#### [DATOS DE ENTRADA]

——

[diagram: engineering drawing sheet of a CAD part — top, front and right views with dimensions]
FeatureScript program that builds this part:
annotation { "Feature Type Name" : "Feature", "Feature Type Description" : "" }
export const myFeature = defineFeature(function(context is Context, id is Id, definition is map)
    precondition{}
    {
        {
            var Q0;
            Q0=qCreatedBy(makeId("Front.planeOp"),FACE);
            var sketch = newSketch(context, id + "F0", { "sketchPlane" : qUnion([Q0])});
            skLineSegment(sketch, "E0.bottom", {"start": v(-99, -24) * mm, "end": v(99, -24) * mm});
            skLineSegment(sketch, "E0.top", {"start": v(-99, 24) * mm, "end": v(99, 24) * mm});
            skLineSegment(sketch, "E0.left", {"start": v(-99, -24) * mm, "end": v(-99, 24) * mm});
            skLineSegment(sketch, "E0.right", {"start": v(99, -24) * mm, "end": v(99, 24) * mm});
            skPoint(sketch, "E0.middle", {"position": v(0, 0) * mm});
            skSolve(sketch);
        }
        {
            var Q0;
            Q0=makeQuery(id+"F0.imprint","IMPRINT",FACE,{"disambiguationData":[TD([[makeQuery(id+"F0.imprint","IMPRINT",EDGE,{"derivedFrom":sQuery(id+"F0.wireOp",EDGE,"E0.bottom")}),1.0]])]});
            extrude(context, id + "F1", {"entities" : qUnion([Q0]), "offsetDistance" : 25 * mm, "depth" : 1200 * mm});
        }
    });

——

#### [ENUNCIADO DEL EJERCICIO]
Imprime todas las líneas anteriores sin ninguna modificación.

#### [SOLUCIÓN ESCRITA]
[diagram: engineering drawing sheet of a CAD part — top, front and right views with dimensions]
FeatureScript program that builds this part:
annotation { "Feature Type Name" : "Feature", "Feature Type Description" : "" }
export const myFeature = defineFeature(function(context is Context, id is Id, definition is map)
    precondition{}
    {
        {
            var Q0;
            Q0=qCreatedBy(makeId("Front.planeOp"),FACE);
            var sketch = newSketch(context, id + "F0", { "sketchPlane" : qUnion([Q0])});
            skLineSegment(sketch, "E0.bottom", {"start": v(-99, -24) * mm, "end": v(99, -24) * mm});
            skLineSegment(sketch, "E0.top", {"start": v(-99, 24) * mm, "end": v(99, 24) * mm});
            skLineSegment(sketch, "E0.left", {"start": v(-99, -24) * mm, "end": v(-99, 24) * mm});
            skLineSegment(sketch, "E0.right", {"start": v(99, -24) * mm, "end": v(99, 24) * mm});
            skPoint(sketch, "E0.middle", {"position": v(0, 0) * mm});
            skSolve(sketch);
        }
        {
            var Q0;
            Q0=makeQuery(id+"F0.imprint","IMPRINT",FACE,{"disambiguationData":[TD([[makeQuery(id+"F0.imprint","IMPRINT",EDGE,{"derivedFrom":sQuery(id+"F0.wireOp",EDGE,"E0.bottom")}),1.0]])]});
            extrude(context, id + "F1", {"entities" : qUnion([Q0]), "offsetDistance" : 25 * mm, "depth" : 1200 * mm});
        }
    });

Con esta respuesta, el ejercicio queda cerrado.